Fix $p>\frac{1}{2}$, we have to show $P\left(X>\frac{n}{2}\right)-p>0$, for all odd $n$ values, s.t., $X \sim B(n,p)$.

Proof by induction on $m \in \mathbb{Z^+}$, where $n=2m+1$ may go like this (can the induction step be completed from here?):

Basis: $m=1$ (i.e., $n=3$), $X \sim B(3,p)$, $P\left(X>\frac{n}{2}\right)-p={3 \choose 2}p^2(1-p)+p^3=3p^2+2p^3-p$. Now, let's observe that $f(p)=3p^2+2p^3$ is increasing in $p$ for $p \geq 0$, Hence, for $p>\frac{1}{2}$, we have, $f(p)>f(1/2)=1 \implies P\left(X>\frac{n}{2}\right)-p = f(p)-p>1-p\geq 0$.

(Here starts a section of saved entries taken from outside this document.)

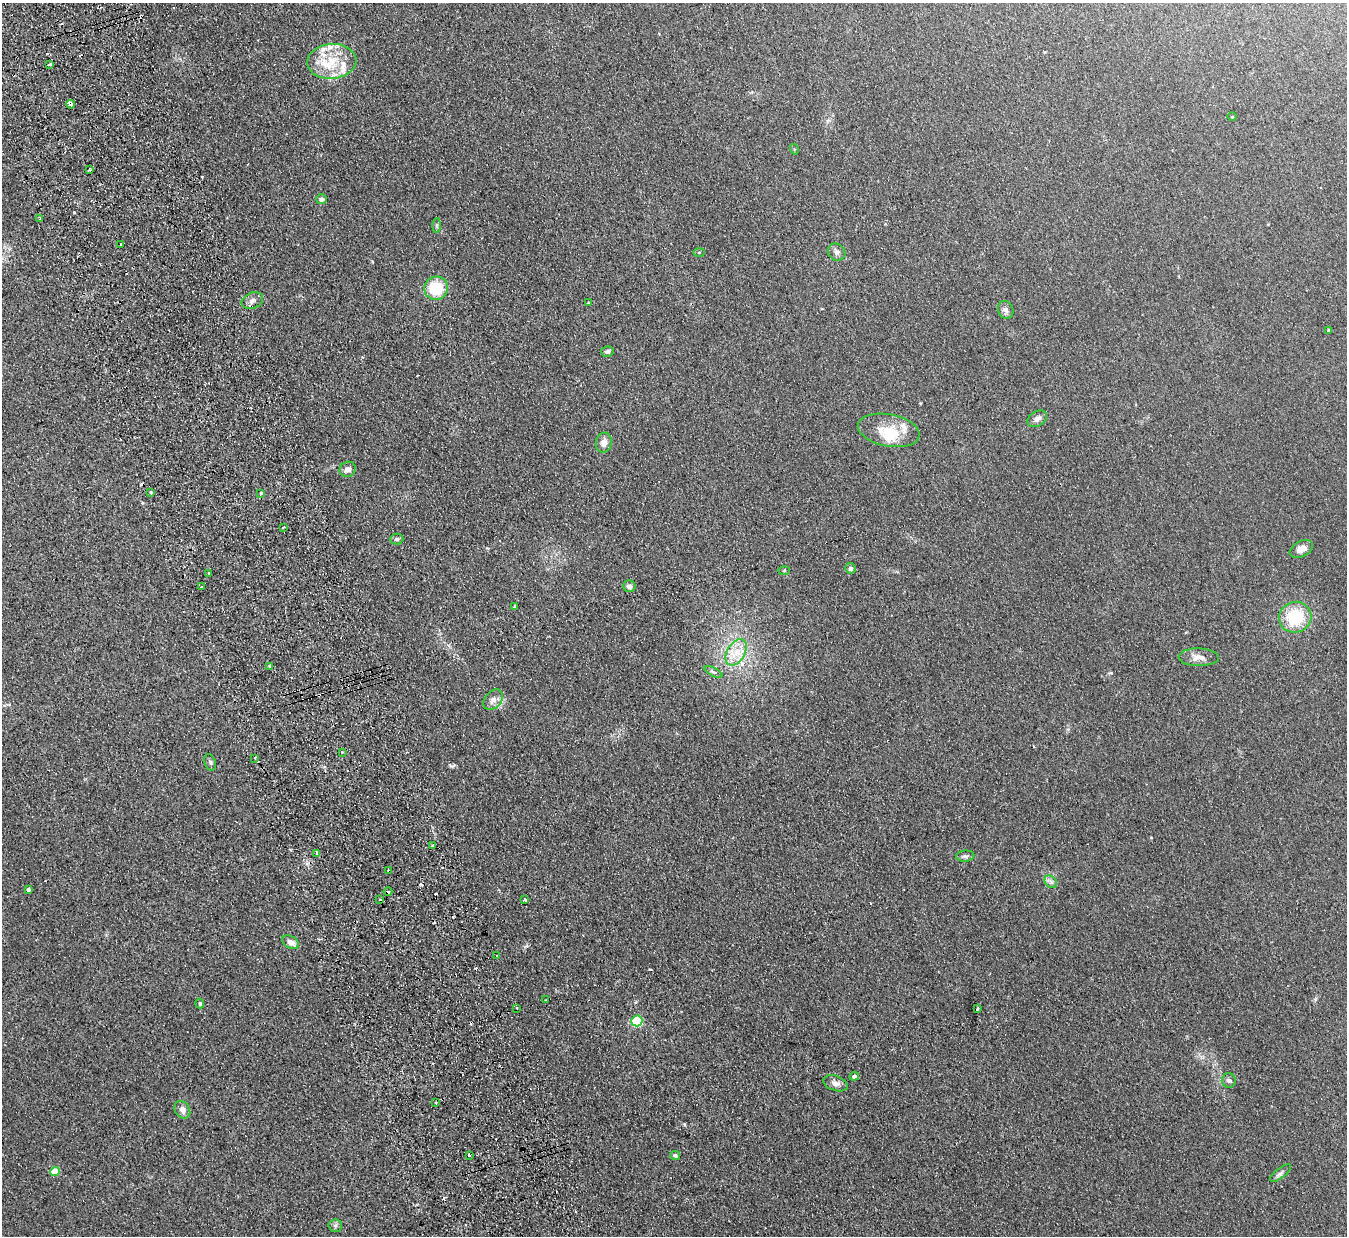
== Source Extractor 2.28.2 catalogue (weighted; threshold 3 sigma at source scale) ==
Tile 11 of 4 x 4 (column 3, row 3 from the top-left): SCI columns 2747-4091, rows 1408-2641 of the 5492 x 5407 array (HDU 1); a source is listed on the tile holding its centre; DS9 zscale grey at full resolution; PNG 1349 x 1238 px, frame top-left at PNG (2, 3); each listed source drawn as its Kron ellipse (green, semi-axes under 4 px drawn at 4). Shown black and unused: <1% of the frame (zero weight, under 2 of 3 exposures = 3% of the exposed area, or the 3 px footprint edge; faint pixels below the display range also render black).
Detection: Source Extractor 2.28.2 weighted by HDU 2 'WHT'; one run over the whole footprint, this tile lists its part. Background 0.101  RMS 0.011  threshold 0.0517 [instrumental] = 3 sigma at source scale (4.5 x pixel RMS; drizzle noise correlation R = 1.50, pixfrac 1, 0.05/0.05 arcsec/px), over >= 5 px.
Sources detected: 87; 14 cosmic-ray / hot-pixel residue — neither listed nor drawn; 5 inside a brighter listed object's ellipse — not listed separately; the other 68 listed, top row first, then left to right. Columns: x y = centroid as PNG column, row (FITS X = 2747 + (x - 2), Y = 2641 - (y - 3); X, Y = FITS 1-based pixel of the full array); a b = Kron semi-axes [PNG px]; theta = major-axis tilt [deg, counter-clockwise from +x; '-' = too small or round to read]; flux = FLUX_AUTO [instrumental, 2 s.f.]
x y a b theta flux
332 61 24 17 5 37
49 64 4 3 - 9.7
71 104 4 3 - 7.7
1232 117 4 3 - 0.89
794 149 5 3 - 1
90 170 2 2 - 1.1
322 199 5 5 - 4
40 219 3 3 - 2.6
437 225 7 4 89 1.7
120 244 3 3 - 5.8
699 252 5 4 - 1.2
837 252 9 8 - 4
436 288 12 11 - 40
252 301 11 8 21 5.5
589 303 4 3 - 2.1
1006 310 9 7 -65 3.6
1328 330 4 3 - 1.2
607 352 6 5 - 2.5
1037 419 10 7 30 5.4
889 430 31 16 -11 29
604 443 10 8 80 7.7
348 469 8 7 - 6.2
151 493 3 3 - 6
261 493 4 3 - 1.8
283 527 3 2 - 2.1
397 539 6 5 - 2.3
1301 549 12 7 28 8.6
851 568 5 5 - 3.5
784 570 5 3 - 1.1
209 574 4 3 - 5.5
629 586 6 6 - 4.5
201 587 3 2 - 1.3
515 606 3 3 - 1.8
1295 617 16 15 - 50
736 652 14 9 58 15
1199 657 20 9 -1 8.6
270 666 3 3 - 7.8
713 672 10 4 -26 2.8
493 700 11 8 47 6.6
342 752 3 3 - 2.1
255 758 3 3 - 1.9
210 762 8 5 -71 2.4
432 845 3 2 - 2.3
317 853 3 3 - 1.6
965 856 9 5 5 2.9
389 871 3 2 - 1
1051 882 7 5 -46 3.2
28 889 4 4 - 2.6
388 892 4 3 - 1.3
379 899 3 3 - 9.9
525 900 3 3 - 2.7
291 942 9 6 -28 6.4
497 956 3 2 - 1.3
546 1000 2 2 - 1.1
200 1003 5 4 - 1.6
517 1008 3 3 - 1.8
977 1009 3 3 - 4.2
637 1021 5 5 - 80
854 1076 5 4 - 2.6
1229 1081 7 7 - 2.7
835 1083 12 7 -19 5.4
436 1103 2 2 - 1
182 1110 9 7 -57 5.9
469 1155 3 3 - 2.8
675 1155 5 4 - 2.6
55 1172 5 4 - 23
1281 1173 12 5 38 3.5
335 1226 6 6 - 2.5
Overlapping masked pixels (flux is a lower limit): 3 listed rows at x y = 71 104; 252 301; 389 871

Hypothesis: Let $m=r-1$, i.e., $n=2r-1$, $X \sim B(2r-1,p)$ and $P\left(X>\frac{n}{2}\right)-p = \sum\limits_{k=\lfloor n/2 \rfloor+ 1}^n \binom{n}{k} p^k (1-p)^{n-k}-p = \sum\limits_{k=r}^{2r-1} \binom{2r-1}{k} p^k (1-p)^{2r-1-k}-p>0$

Induction Step: For $m=r$, i.e., $n=2r+1$, we have $X \sim B(2r+1,p)$. Now we need to show $P\left(X>\frac{n}{2}\right)-p = \sum\limits_{k=r+1}^{2r+1} \binom{2r+1}{k} p^k (1-p)^{2r+1-k}-p>0$.

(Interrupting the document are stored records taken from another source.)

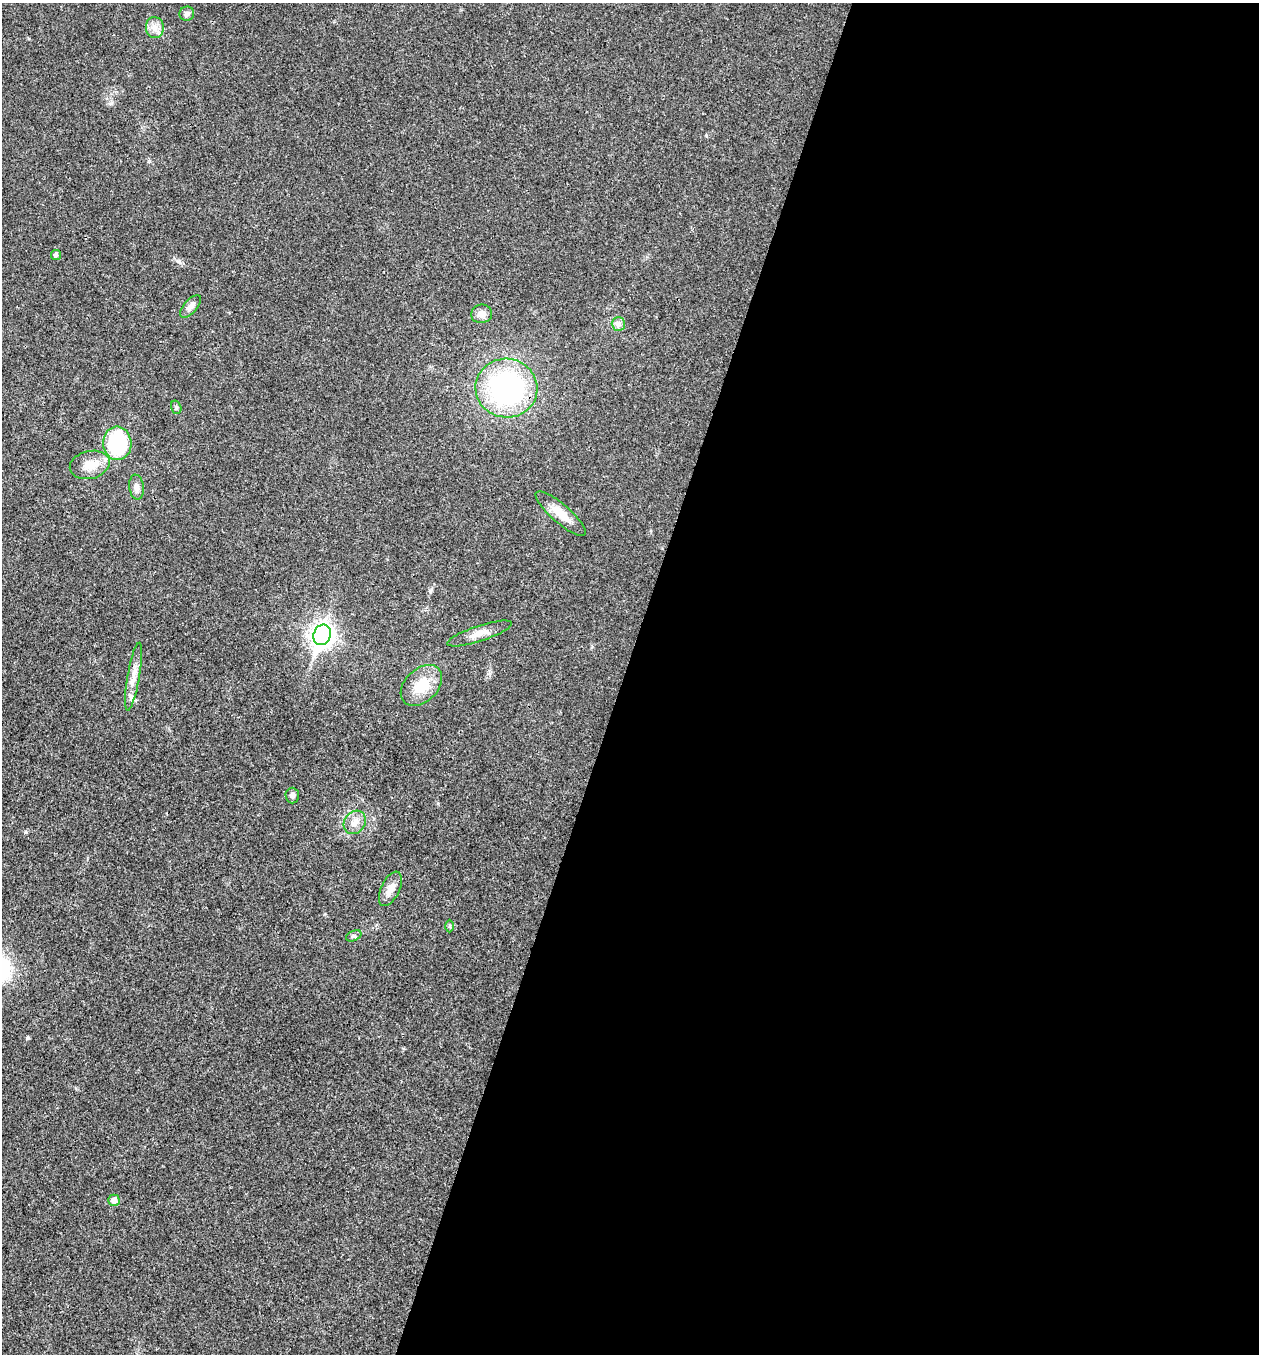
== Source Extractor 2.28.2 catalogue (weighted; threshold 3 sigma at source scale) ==
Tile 12 of 4 x 4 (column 4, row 3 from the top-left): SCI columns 4040-5296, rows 1355-2706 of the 5432 x 5417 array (HDU 1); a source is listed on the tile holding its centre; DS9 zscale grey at full resolution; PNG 1261 x 1356 px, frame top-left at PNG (2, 3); each listed source drawn as its Kron ellipse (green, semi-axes under 4 px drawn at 4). Shown black and unused: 51% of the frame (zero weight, under 3 of 4 exposures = <1% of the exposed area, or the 3 px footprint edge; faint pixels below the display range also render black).
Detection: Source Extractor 2.28.2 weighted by HDU 2 'WHT'; one run over the whole footprint, this tile lists its part. Background 0.0212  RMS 0.004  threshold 0.0179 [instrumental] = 3 sigma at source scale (4.5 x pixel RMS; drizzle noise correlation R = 1.50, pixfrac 1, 0.05/0.05 arcsec/px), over >= 5 px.
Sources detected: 23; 1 inside a brighter listed object's ellipse — not listed separately; the other 22 listed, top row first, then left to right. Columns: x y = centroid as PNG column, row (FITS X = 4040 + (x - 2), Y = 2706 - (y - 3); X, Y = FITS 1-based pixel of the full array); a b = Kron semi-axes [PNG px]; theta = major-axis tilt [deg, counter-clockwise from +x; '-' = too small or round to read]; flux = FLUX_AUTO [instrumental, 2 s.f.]
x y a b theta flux
187 14 7 7 - 1.3
155 28 10 9 - 2.7
56 255 5 5 - 1.3
191 306 14 6 49 2.2
482 314 10 9 - 2.6
618 324 7 6 - 1.4
506 388 31 29 -8 78
176 407 7 5 -75 0.74
117 443 16 14 -85 36
90 465 20 14 13 6.1
137 487 12 7 -82 2.1
561 514 32 9 -41 6.6
479 634 34 7 18 4.6
322 635 10 8 70 280
133 677 34 6 80 4.4
421 685 24 16 44 11
292 795 8 7 - 1.4
355 822 12 10 53 3.3
390 889 18 9 65 3.5
450 926 6 4 -89 0.57
354 936 8 5 23 0.77
114 1200 5 5 - 2.5
Unlisted compact peaks at least as high as the median listed source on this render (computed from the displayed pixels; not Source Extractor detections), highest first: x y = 27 1038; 26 832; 178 261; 706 135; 403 1048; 430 591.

Let $g(r)= \sum\limits_{k=r}^{2r-1} \binom{2r-1}{k} p^k (1-p)^{2r-1-k}$. To prove the induction step, it suffices to show that $g(r+1)>g(r),\;\forall{r}\geq 1$, when we have $p>\frac{1}{2}$, which we can see below numerically with the following R code (it seems to be independent of $p$ as long as we have $p>\frac{1}{2}$):

n <- seq(3,201,2)
plot(n, pbinom(n/2, n, 0.51, lower.tail=FALSE), type='l')
for (p in seq(0.6,1,0.1)) {
  lines(n, pbinom(n/2, n, p, lower.tail=FALSE))
}

enter image description here

Now, $g(r+1)-g(r)=\sum\limits_{k=r+1}^{2r+1} \binom{2r+1}{k} p^k (1-p)^{2r+1-k}-\sum\limits_{k=r}^{2r-1} \binom{2r-1}{k} p^k (1-p)^{2r-1-k}$, it boils down to the inequality that $g(r+1)-g(r)>0$ (that we have to prove), the meaning of this is intuitive though, probability obtained with majority voting should increase as the number of experiments ($r$) increases.